Customer ExperienceLeadership

#CX Club – Round 6 – Leadership introduction – time for a fight in the car park…

#CX Club - Round 6 - Leadership introduction - time for a fight in the car park

Hi, this is Ian from Jericho & CX Club, I hope you’re all doing well.

It’s been a few weeks since I did my last video and I was warned… Alan Pennington – you did tell me that this would be one major undertaking and you’re not wrong. I’ve done 5 videos so far – this is now the sixth video. In the last video we covered off the last part of CX principles, those things that underpin customer experience. Those commentaries that sit under every single aspect of customer experience, and in this video I was meant to start looking at leadership immersion and now – I had a good chat with my old ‘mucker’ Adrian Snook from Learning Accelerators and we discussed leadership and how it relates to customer experience and we realised from that discussion that the conversation needed to be much bigger than leadership immersion. Now, I’m still of the opinion that leadership immersion is the biggest aspect, or certainly the most challenging aspect when it comes to how leadership relates to customer experience, but, of course, there are other topics that need to be covered as part of leadership, so the subject is now going to be expanded and I’m going to cover six different areas.

Those six areas are now:

1. First of all what are the motivations for an organisation undertaking a customer experience project. Now, of course, some of them may be around “yes, we need to change our business, we need to transform it”, but sometimes there are other reasons why organisations do CX projects, and sometimes organisations don’t really know why they’re doing in the first place, and if you don’t know why your doing it, you don’t have any objectives and therefore you’re not likely to know the outcome.
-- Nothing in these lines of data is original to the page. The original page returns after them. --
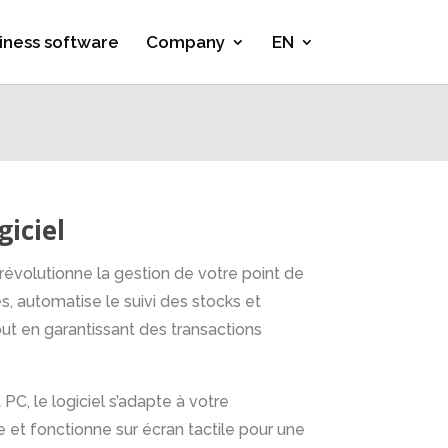
iness software
Company
EN
giciel
e révolutionne la gestion de votre point de
es, automatise le suivi des stocks et
tout en garantissant des transactions
C, le logiciel s’adapte à votre
et fonctionne sur écran tactile pour une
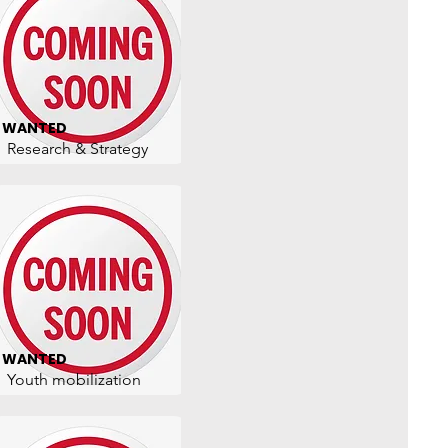
WANTED
Research & Strategy
WANTED
Youth mobilization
2. The next area is about writing a business case. Now, Ben Smithwell from Commotion has spoken about this. If you don’t have a business case in place, if you cannot provide a return on investment, forget about it because the finance director in the business is not going to be interested in having the conversation, so we’re going be covering that in greater depth too.

3. Next of all, becoming a trusted adviser. Now, I’ve found that the projects that have worked best of all have been those where I have been accepted into the C suite, where I have worked alongside many of the major players within the C suite and they’ve really really bought into me as an individual and they’ve trusted me, because without that trust between the person whose coming in and saying “Look, these are the things that we need to change” and with the board of the organisation, and certainly the senior management, then customer experience isn’t going to work unless that relationship is there.

4. The fourth area is leadership immersion. So, this is all about how do we get the leadership team to buy in to customer experience, and there are a number of challenges with regard to that, because often people will pay you lip service, often they will say that they believe – and they honestly do believe it – but when you get to the point where you’re saying, “okay, you’re going to have to sacrifice either short term performance or headcount or budget”, then suddenly people get cold feet, so we need to look about how we can get around that particular issue

 5. Next of all, introducing different phases of the program. Now, this is something that Sean Risebrow, whose now at Bupa, has spoken about in the past, whereby you can’t do it all at once. There are different stages to undertaking a customer experience program, and during the early stages, often it’s counter intuitive – you have to make some very difficult, hard decisions, so how can you treat your transformation programme from end to end in those different stages with different types of behaviour at each stage.

 6. And then finally, prioritisation of issues. If you do a customer journey mapping exercise and you come up with a whole bunch of issues, then of course you have to go through process of prioritising those issues, so that then the leadership can make decisions about which of those opportunities and problems they want to tackle and which ones need to fall by the wayside. So, there is a process that the leadership team needs to work with the CX management team on in order to bring those things about.

I’m not going to cover any of those subjects today, I just wanted to introduce those things.

I’m also changing the style, the format of what we do with CX Club, as I’m realising that me here, standing in front of the camera talking to you, is going to start to get a bit boring. So, a number of the people I’ve been chatting with over the few weeks – I’ve been doing work as well, which has kind of got in the way – but a number of the people I’ve been speaking to as well, who are interested in the concept of CX club, want to… we going to do… it’s not going to be like an interview, it’s going to be more like a conversation between two people, who are kind of interviewing each other, having a debate, sometimes may be disagreeing with each other. So, that’s going to be the new format. Sometimes it is going to be me here standing in front of the camera and sometimes it’s going to be a two-way interview.

Anyway, so please feel free to share this particular video or make comments about those six areas of leadership that I’ve just spoken about, because I’d like your input, I’d like your thoughts about those different areas of leadership, so that we can bring those into the conversation.

Anyway, remember that first rule of CX Club is to talk about CX Club. Second rule of CX Club is talk about CX Club!

Thank you very much and I’ll see you in the next video.